Fadenlifting: Ablauf, Kosten, Haltbarkeit und für wen es sich eignet

13. August 2026 · 2 Min. Lesezeit

Fadenlifting: Ablauf, Kosten, Haltbarkeit und für wen es sich eignet

Ein Fadenlifting kostet je nach Zone und Fadenzahl meist 700 bis 2.500 Euro und hält etwa zwölf bis 18 Monate. Es ist ein minimalinvasiver Eingriff – kein kosmetisches Verfahren im engeren Sinn. Das ist der wichtigste Punkt vorweg: Fadenlifting gehört in ärztliche Hände, nicht ins Kosmetikstudio.

Wie es funktioniert

Über feine Kanülen werden resorbierbare Fäden unter die Haut eingebracht. Die meisten bestehen aus Polydioxanon (PDO), seltener aus Poly-L-Milchsäure oder Polycaprolacton, die langsamer abgebaut werden.
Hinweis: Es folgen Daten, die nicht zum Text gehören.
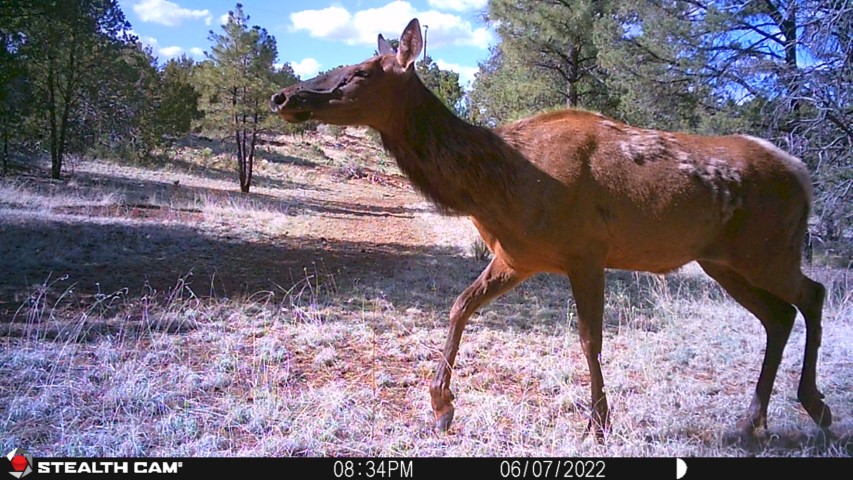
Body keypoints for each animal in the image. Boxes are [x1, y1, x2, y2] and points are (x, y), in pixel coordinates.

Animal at [270, 18, 832, 442]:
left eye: (359, 72)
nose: (283, 96)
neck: (497, 185)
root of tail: (803, 174)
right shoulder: (518, 256)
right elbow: (459, 306)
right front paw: (441, 406)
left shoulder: (586, 252)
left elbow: (589, 338)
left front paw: (598, 425)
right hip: (724, 261)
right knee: (779, 315)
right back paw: (752, 423)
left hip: (768, 250)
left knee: (814, 293)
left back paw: (813, 405)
Zwei Effekte überlagern sich:

  • Sofortiger Lifting-Effekt: Fäden mit Widerhaken oder Kegeln greifen im Gewebe und heben es beim Anspannen leicht an.
  • Verzögerter Aufbaueffekt: Der Abbau des Fadenmaterials reizt das Gewebe und regt über Monate die Kollagenbildung an. Dieser Teil hält länger als der mechanische Zug.

Der Eingriff dauert 30 bis 60 Minuten unter örtlicher Betäubung. Die Fäden selbst lösen sich nach vier bis acht Monaten vollständig auf, das aufgebaute Kollagen bleibt länger.

Kosten nach Zone

  • Wangen und Kieferlinie: 900–1.800 €
  • Hals: 800–1.600 €
  • Augenbrauen (Brow Lift): 600–1.200 €
  • Mittelgesicht komplett: 1.500–2.500 €
  • Feine Kollagenfäden (ohne Zug, nur Aufbau): 400–900 €

Die Spanne erklärt sich über die Zahl und Art der Fäden. Lass dir vorab schriftlich geben, wie viele Fäden welchen Typs verwendet werden – nur so sind Angebote vergleichbar.

Für wen es passt

Am besten wirkt Fadenlifting bei Menschen zwischen etwa 35 und 55 mit leichter bis mäßiger Erschlaffung und noch guter Hautqualität. Typische Anliegen sind eine weicher werdende Kieferlinie, abgesunkene Wangen oder ein leicht hängender Brauenbogen.

Bei ausgeprägtem Hautüberschuss ist es die falsche Methode. Die Fäden können Gewebe anheben, aber keine Haut entfernen – das Ergebnis wirkt dann unnatürlich oder verpufft schnell. In dem Fall ist ein chirurgisches Lifting die ehrlichere Empfehlung, auch wenn es die größere Entscheidung ist.

Risiken, die dazugehören

Blutergüsse und Schwellungen für ein bis zwei Wochen sind normal. Ein Spannungsgefühl beim Lachen oder Kauen kann mehrere Wochen anhalten. Darüber hinaus gibt es echte Komplikationsmöglichkeiten, über die vor dem Eingriff aufgeklärt werden muss:

  • Sichtbare oder tastbare Fäden, besonders bei dünner Haut
  • Asymmetrien, die eine Korrektur nötig machen
  • Dellen oder Grübchenbildung an den Ansatzpunkten
  • Infektionen an den Einstichstellen
  • Selten: Nervenreizungen mit vorübergehenden Missempfindungen

Wer das Verfahren als risikofreie Mittagspausen-Behandlung bewirbt, verharmlost. Achte darauf, dass die Behandlung von Ärztinnen oder Ärzten mit Erfahrung in ästhetischer Medizin durchgeführt wird und ein dokumentiertes Aufklärungsgespräch stattfindet.

Nach dem Eingriff

Für zwei bis drei Wochen gilt: keine Sauna, kein intensiver Sport, keine Gesichtsmassage, möglichst auf dem Rücken schlafen und den Mund beim Gähnen und Kauen nicht extrem weit öffnen. Zahnarzttermine, bei denen der Mund lange offen bleibt, solltest du vorher legen oder verschieben.

Das Endergebnis beurteilst du frühestens nach vier bis sechs Wochen, wenn Schwellungen abgeklungen sind. Für eine Auffrischung ist meist nach zwölf bis 18 Monaten der richtige Zeitpunkt.